Treating r2_score as a single verdict. A 0.85 R² on a training set that looks curved in the residual plot is a worse result than a 0.78 R² with residuals that look like noise — because the second one is honest about what the model captured.

A second failure pattern is letting one outlier drive the coefficient. Squared loss weights large errors quadratically, so a single point in the corner can tilt the line.
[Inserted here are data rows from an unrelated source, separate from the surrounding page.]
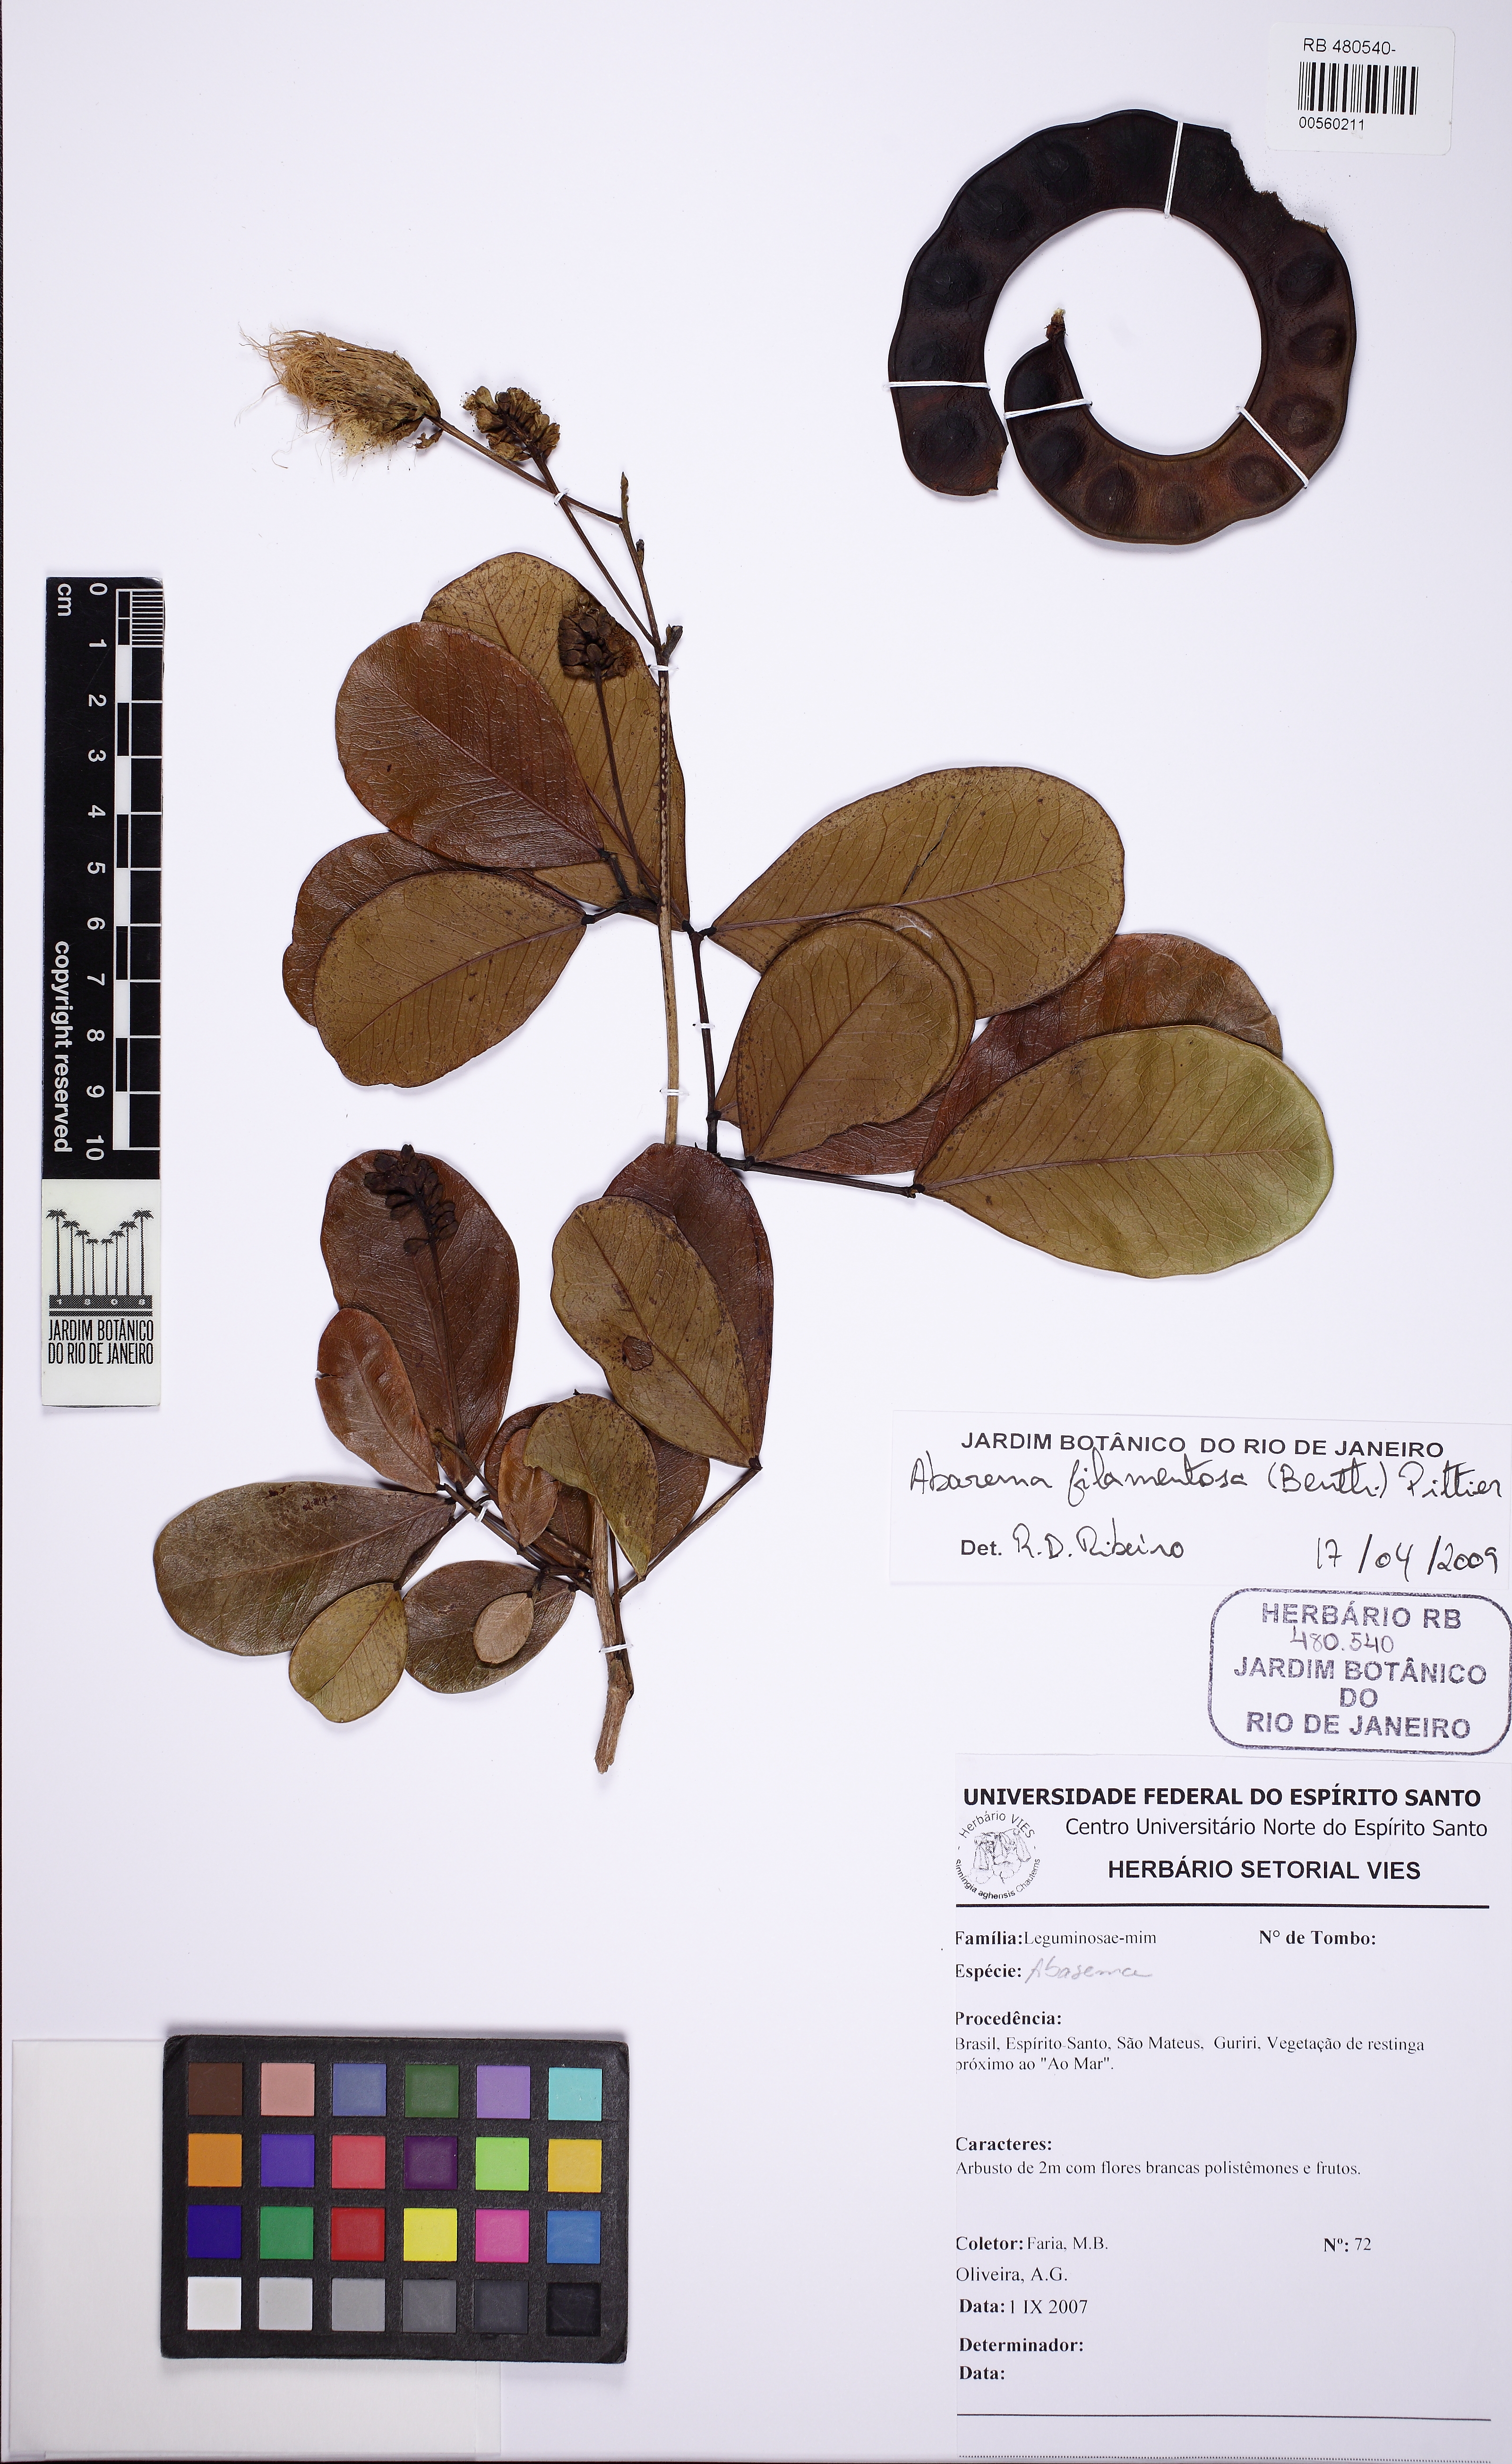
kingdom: Plantae
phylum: Tracheophyta
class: Magnoliopsida
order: Fabales
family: Fabaceae
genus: Jupunba
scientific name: Jupunba filamentosa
A third failure pattern is reading coefficients when features are highly correlated. With collinearity, the coefficient you see is a consequence of which features happen to enter the design matrix, not a stable statement about the world.

Quick Checks¶

Is the residual plot a cloud or a shape?
Is scaling in the pipeline?
Do the coefficients change by an order of magnitude when you add or drop a correlated feature?
Does Ridge improve validation error, or is the baseline fine?
Are the largest residuals concentrated in one slice of the data?

Practice¶

Fit a linear regression to a synthetic y = 2x + noise and read the coefficient.
Compare LinearRegression, Ridge(alpha=1), and Lasso(alpha=0.1) on the same split.
Add a redundant feature (a copy of an existing column) and watch what happens to the OLS coefficient.
Log-transform a right-skewed target and compare residual plots before and after.
Explain one case where Lasso's zero coefficients are a feature and one case where they are a bug.
Explain why OLS fails when columns are linearly dependent.
Describe one residual pattern that signals the model shape is wrong.
Explain when you prefer Ridge over Lasso.
State one situation where MAE is a better error metric than MSE.
Explain why scaling matters for regularized linear models but not for plain OLS.

Longer Connection¶

Linear regression sits next to:

Regression Metrics and Diagnostics — how to read the error numbers honestly
Feature Selection — Lasso as a selection lens
Logistic Regression — the classification sibling with the same linear-decision-surface intuition
Learning Curves and Bias-Variance — where underfitting shows itself for linear models

Linear regression is a diagnostic instrument first and a predictor second. Its real job is to tell you whether the problem is linear, noisy, or outright wrong before you spend compute on bigger models.